Is my fma() broken?

It is Cygwin's fault. Or more correctly, the newlib C library it uses. It explicitly says it does not even try to get fma() emulation correct.

GNU C library has correct emulation for almost all fma variants since 2015. For details, and the patches used to implement this, see the sourceware bug 13304.

If efficiency is not a problem, then I would simply use e.g.

#if defined(__CYGWIN__) && !defined(__FMA__) && !defined(__FMA3__) && !defined(__FMA4__)
#define fma(x, y, z)  fma_emulation(x, y, z)

double fma_emulation(double x, double y, double z)
{
    /* One of the implementations linked above */
}
#endif

I do not personally use Windows at all, but if anyone does (use Windows and need the fma emulation), I'd suggest they try and push a patch upstream, with a link to the GNU C library discussion on correct fma emulation.


What I am wondering, is whether it would be possible to examine just the low M bits of the result (discarded in the rounding) to determine the correct value of the ULP in the result, and adjust the result obtained using the straightforward a×b+c operation accordingly, using nextafter(); rather than using multiprecision arithmetic to implement the entire operation.

Edit: No, because the addition may overflow, dropping an extra bit as the MSB of the discarded part. For that reason alone, we do need to do the entire operation. Another reason is that if a×b and c have different signs, then instead of addition, we substract smaller in magnitude from larger in magnitude (result using the larger's sign), which may lead to clearing several high bits in the larger, and that affects which bits of the entire result are dropped in the rounding.

However, for the IEEE-754 Binary64 double on x86 and x86-64 architectures, I do believe fma emulation using 64-bit (integer) registers and 128-bit product, is still quite feasible. I shall experiment on a representation where low 2 bits in a 64-bit register are used for the rounding decision bits (LSB being a logical OR of all the dropped bits), 53 bits used for the mantissa, and one carry bit, leaving 8 unused and ignored high bits. The rounding is performed when the unsigned integer mantissa is converted to a (64-bit) double. If these experiments yield anything useful, I shall describe them here.


Initial findings: fma() emulation on a 32-bit system is slow. The 80-bit stuff on the 387 FPU is basically useless here, and implementing the 53×53-bit multiplication (and bit shifting) on a 32-bit system is just .. not worth the effort. The glibc fma() emulation code linked to above is good enough in my opinion.

Additional findings: Handling non-finite values is nasty. (Subnormals are only slightly annoying, requiring special handling (as the implicit MSB in mantissa is zero then).) If any of the three arguments is non-finite (infinity or some form of NaN), then returning a*b + c (not fused) is the only sane option. Handling these cases require additional branching, which slows down the emulation.
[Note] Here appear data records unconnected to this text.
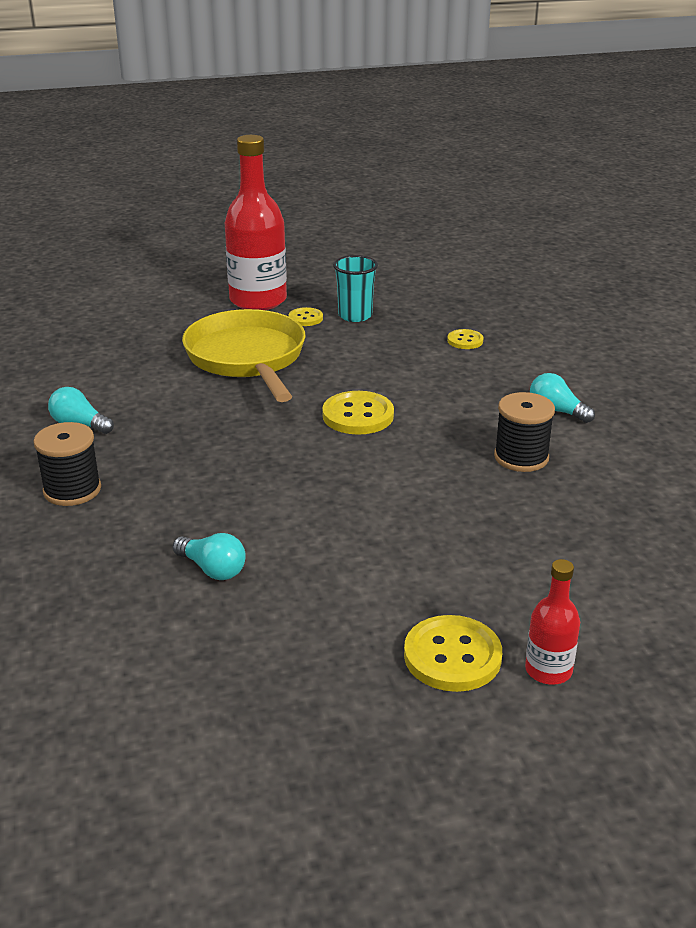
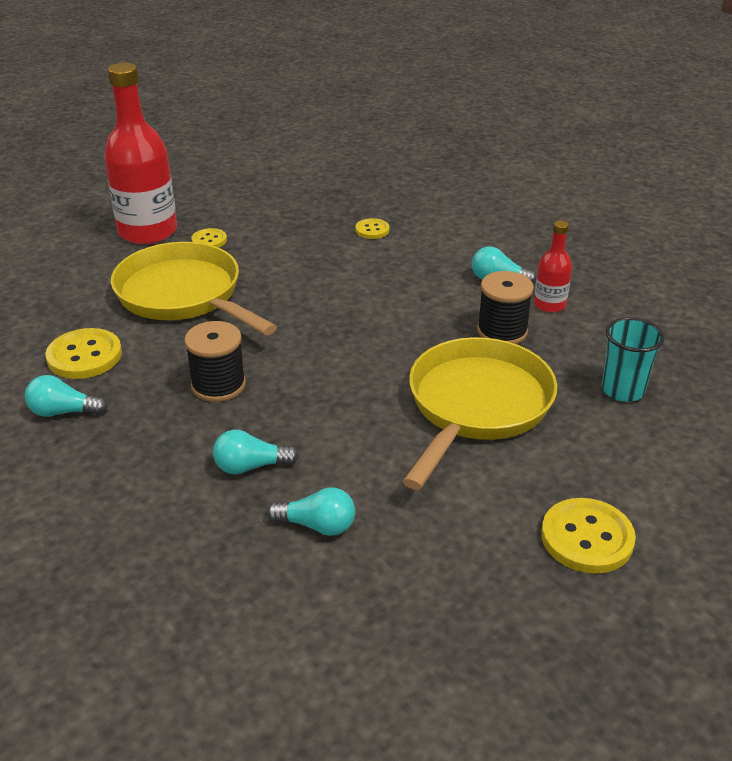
camera: 25 degrees left, 5 degrees up
black spool [34,422,101,506] -> black spool moved to [184,321,246,402]
yellow button [322,391,394,435] -> yellow button moved to [45,328,122,379]
turquoise cup [333,255,378,322] -> turquoise cup moved to [602,317,665,402]
red bottle [525,559,580,685] -> red bottle moved to [534,220,572,313]
none -> turquoise light bulb [213,430,299,474]
none -> yellow pan [403,337,557,490]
Final decision: The number of cases to handle in an optimized manner (rather than using the multiprecision "limb" approach as used in the glibc emulation) is large enough to make this approach not worth the effort. If each limb is 64-bit, each of a, b, and c is spread over at most 2 limbs, and a×b over three limbs. (With 32-bit limbs, that is just 3 and 5 limbs, respectively.) Depending on whether a×b and c have the same or different signs, there are only two fundamentally different cases to handle -- in the different signs case, the addition turns into subtraction (smaller from larger, result getting the same sign as the larger value).

In short, the multiprecision approach is better. The actual precision needed is very well bounded, and does not need even dynamic allocation. If the product of the mantissas of a and b can be calculated efficiently, the multiprecision part is limited to holding the product and handling the addition/subtraction. Final rounding can be done by converting the result to a 53-bit mantissa, exponent, and two extra low bits (the higher being the most significant bit lost in the rounding, and the lower being an OR of the rest of the bits lost in the rounding). Essentially, the key operations can be done using integers (or SSE/AVX registers), and the final conversion from a 55-bit mantissa to double handles the rounding according to current rules.